_Passage provided_:
────────────────
William "Will" Rackley III (born October 11, 1989) is a former American football offensive guard. He was drafted by the Jacksonville Jaguars in the third round of the 2011 NFL Draft. He played college football at Lehigh University.

Early years
Rackley was born in Athens, Greece. He attended Riverdale High School in Riverdale, Georgia, where he was a teammate of Cordy Glenn. He played football at Riverdale, earned first-team all-area honors as an offensive lineman and second-team all-area honors as a defensive lineman. He was recruited by Lehigh University, Lafayette College, Colgate University, and Georgia Tech, but ultimately chose to attend Lehigh. While at Lehigh, he was a member of Delta Upsilon fraternity.

College career
Rackley started in every game for the Mountain Hawks in each of his four seasons, the only one to do so in the last 20 years at Lehigh. Rackley started for coach Andy Coen in 2007, the first freshman to start at offensive line under Coen. Rackley earned first-team All-Patriot League honors from 2008 to 2010. He received his Bachelor of Arts in Design from Lehigh on May 23, 2011.

Professional career

2011 NFL Draft
Along with David Arkin, Ben Ijalana, and Brandon Fusco, Rackley was considered one of the best small-school offensive line prospects. He was drafted with the 76th overall pick in the 2011 NFL Draft by the Jacksonville Jaguars.
────────────────
_Supplied material_:

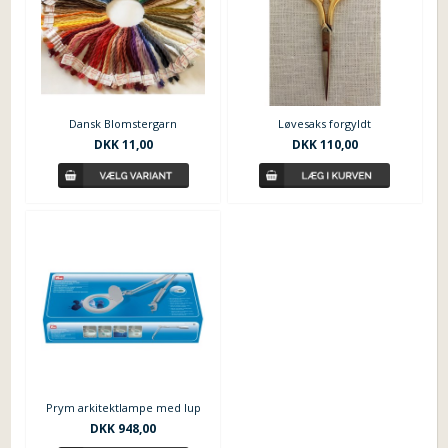
Dansk Blomstergarn
Løvesaks forgyldt
DKK 11,00
DKK 110,00
Prym arkitektlampe med lup
DKK 948,00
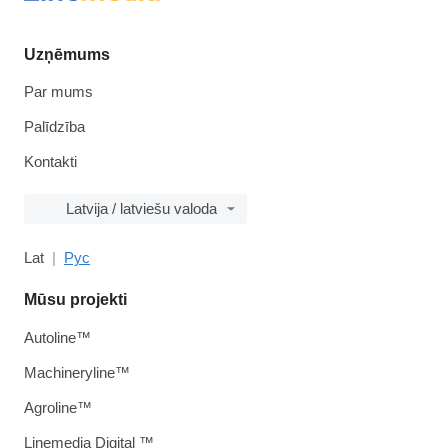
Uzņēmums
Par mums
Palīdzība
Kontakti
Latvija / latviešu valoda
Lat
Рус
Mūsu projekti
Autoline™
Machineryline™
Agroline™
Linemedia Digital ™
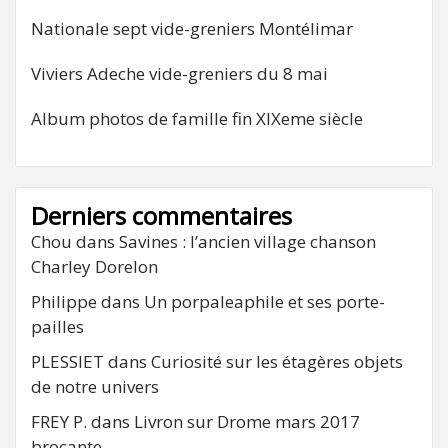
Nationale sept vide-greniers Montélimar
Viviers Adeche vide-greniers du 8 mai
Album photos de famille fin XIXeme siècle
Derniers commentaires
Chou
dans
Savines : l’ancien village chanson
Charley Dorelon
Philippe
dans
Un porpaleaphile et ses porte-
pailles
PLESSIET
dans
Curiosité sur les étagères objets
de notre univers
FREY P.
dans
Livron sur Drome mars 2017
brocante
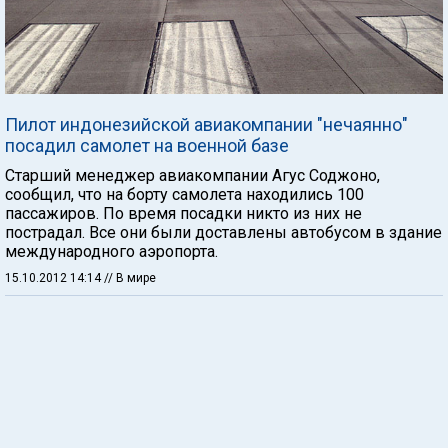
Пилот индонезийской авиакомпании "нечаянно"
посадил самолет на военной базе
Старший менеджер авиакомпании Агус Соджоно,
сообщил, что на борту самолета находились 100
пассажиров. По время посадки никто из них не
пострадал. Все они были доставлены автобусом в здание
международного аэропорта.
15.10.2012 14:14
// В мире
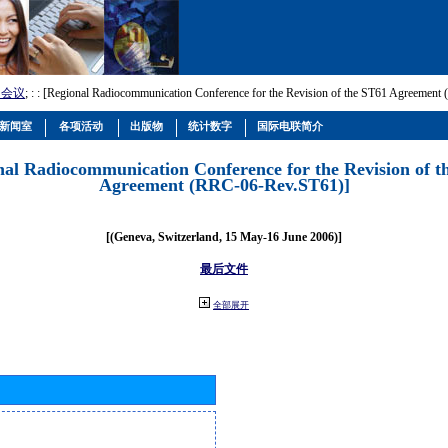
和会议
; :
: [Regional Radiocommunication Conference for the Revision of the ST61 Agreemen
新闻室
各项活动
出版物
统计数字
国际电联简介
nal Radiocommunication Conference for the Revision of t
Agreement (RRC-06-Rev.ST61)]
[(Geneva, Switzerland, 15 May-16 June 2006)]
最后文件
全部展开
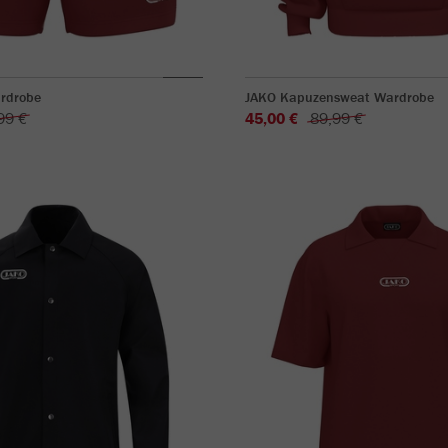
rdrobe
JAKO Kapuzensweat Wardrobe
99 €
45,00 €
89,99 €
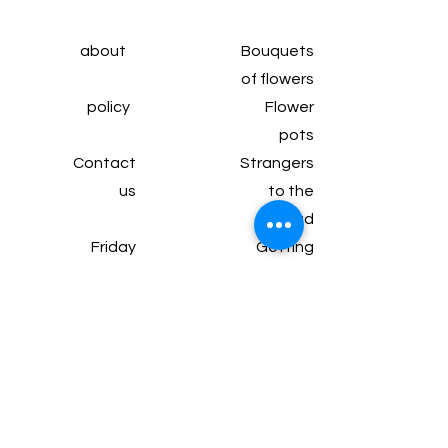
about
Bouquets
of flowers
policy
Flower
pots
Contact
Strangers
us
to the
head
Friday
Getting
subscrip
married
tion
Wine and
Articles
chocolate
Gifts and
packages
────────────────
_Questions on the material_:
[1] Please present the records as a Markdown table with columns named Row and Line. Start at the beginning of the records and go up to and including the line containing "Linemedia Digital ™". Leave out blank lines and the pictures.
[2] Write the next part of the Will Rackley article, starting after its last sentence.

_Answers to the problems_:
[1]
| Row | Line |
|---|---|
| 1 | Dansk Blomstergarn |
| 2 | Løvesaks forgyldt |
| 3 | DKK 11,00 |
| 4 | DKK 110,00 |
| 5 | Prym arkitektlampe med lup |
| 6 | DKK 948,00 |
| 7 | Uzņēmums |
| 8 | Par mums |
| 9 | Palīdzība |
| 10 | Kontakti |
| 11 | Latvija / latviešu valoda |
| 12 | Lat |
| 13 | Рус |
| 14 | Mūsu projekti |
| 15 | Autoline™ |
| 16 | Machineryline™ |
| 17 | Agroline™ |
| 18 | Linemedia Digital ™ |

[2]
Jacksonville Jaguars
Rackley played 15 games in his rookie season, including 14 starts at left guard. In the 2012 preseason, right tackle Eben Britton was moved to Rackley's position of left guard. Rackley was then expected to contribute as a backup guard and center before suffering an injury. Rackley spent the 2012 season on injured reserve. In 2013, Rackley returned to the starting left guard position. He was placed on injured reserve on December 17, 2013.

Rackley was released by the Jaguars on May 12, 2014.

Baltimore Ravens
Rackley signed with the Baltimore Ravens on May 19, 2014. The Ravens placed Rackley on injured reserve on August 25, 2014, with a concussion.

References

External links
 
 

1989 births
Living people
People from Riverdale, Georgia
Sportspeople from the Atlanta metropolitan area
Players of American football from Georgia (U.S. state)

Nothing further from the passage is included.